Je pose ma main sur celle de Naomi qui me serre plus fort.

— Ça fait tellement mal, putain.

— Putain, je n'imagine même pas. Je me serais pendue si Lauren m'avait trompée.

Je pose mes yeux embués sur sa silhouette que je distingue à peine dans le noir, bien qu'elle soit tout près de moi.

— Mais Lauren t'adore.

— Alexander t'adorait.

Nous nous en tenons à ça. Il n'y a rien d'autre à ajouter.

Alex et moi, c'est fini. La plus longue relation amoureuse de ma vie est terminée, facilement inclue dans celles qui m'ont fait le plus souffrir dans toute ma vie.

Même Donovan ne m'a pas fait aussi mal, et ça me peine de l'admettre.

— Les gonz'.

Nous tournons la tête vers Lauren qui a fait coulisser la porte du balcon pour nous apporter... des pizza en pochettes.

— Vous aviez l'air dépressives, alors je vous apporte des mini-pizzas parce que c'est la solution à tout.

— Merci, rétorqué-je sur un ton ironique.

— C'est pour ça que je te tolère dans ma vie, Lauren.

Naomi lui prend l'assiette des mains et se met aussitôt à déchirer une des pizzas en deux pour regarder le fromage dégouliner avec fascination.

— Surtout parce que je suis la meilleure bite de ta vie, Naomi.

— Faux.

— Très vrai.

Il lui plaque un baiser sur le dessus de la tête pendant qu'elle grogne de désapprobation en le repoussant. Je force moi-même un sourire en combattant intérieurement la mélancolie qui me submerge. Et en essayant de me sortir de la tristesse infinie dans laquelle je suis immergée jusqu'au cou, je mange de la pizza, au conseil du meilleur ami de mon frère.

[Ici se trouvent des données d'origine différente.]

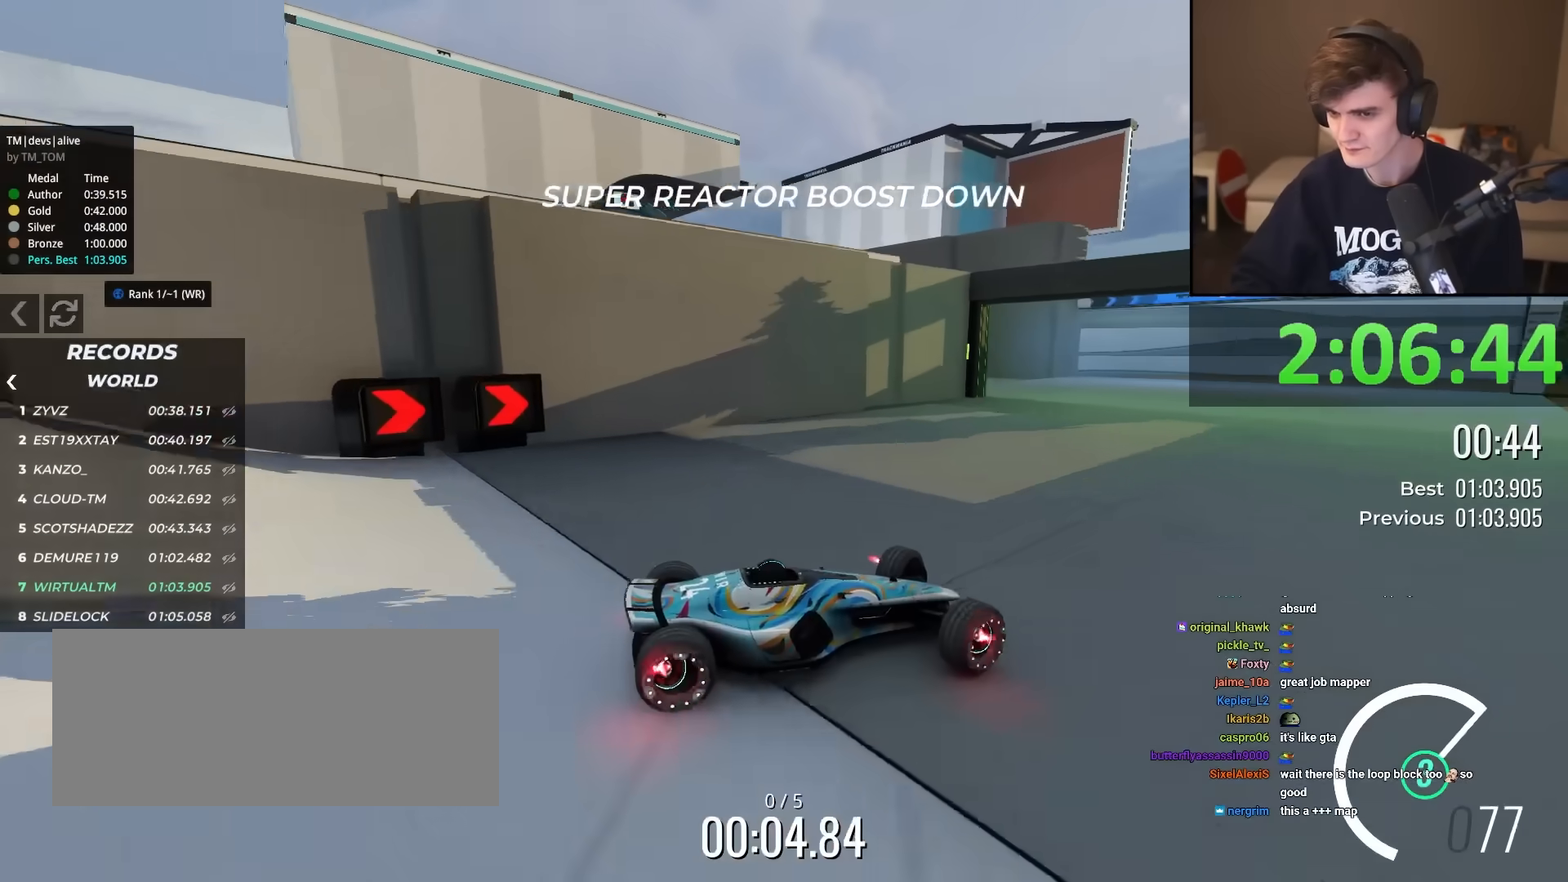
{"keys": ["left", "up"], "events": []}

Sans jamais raconter un mot à propos de ce qui s'est produit avec Donovan ce matin.

***

— Donovan reste ici pendant combien de temps ?

— Une semaine.

Noah me donne la poudre pour bébé à tenir pendant qu'il change la couche d'Eden avec une adresse dont je me serais moquée si je ne savais pas qu'il avait déjà eu un autre enfant avec le nouveau petit poussin de la famille.

— Il repart pour L.A. ensuite. D'ailleurs, on sort ce soir.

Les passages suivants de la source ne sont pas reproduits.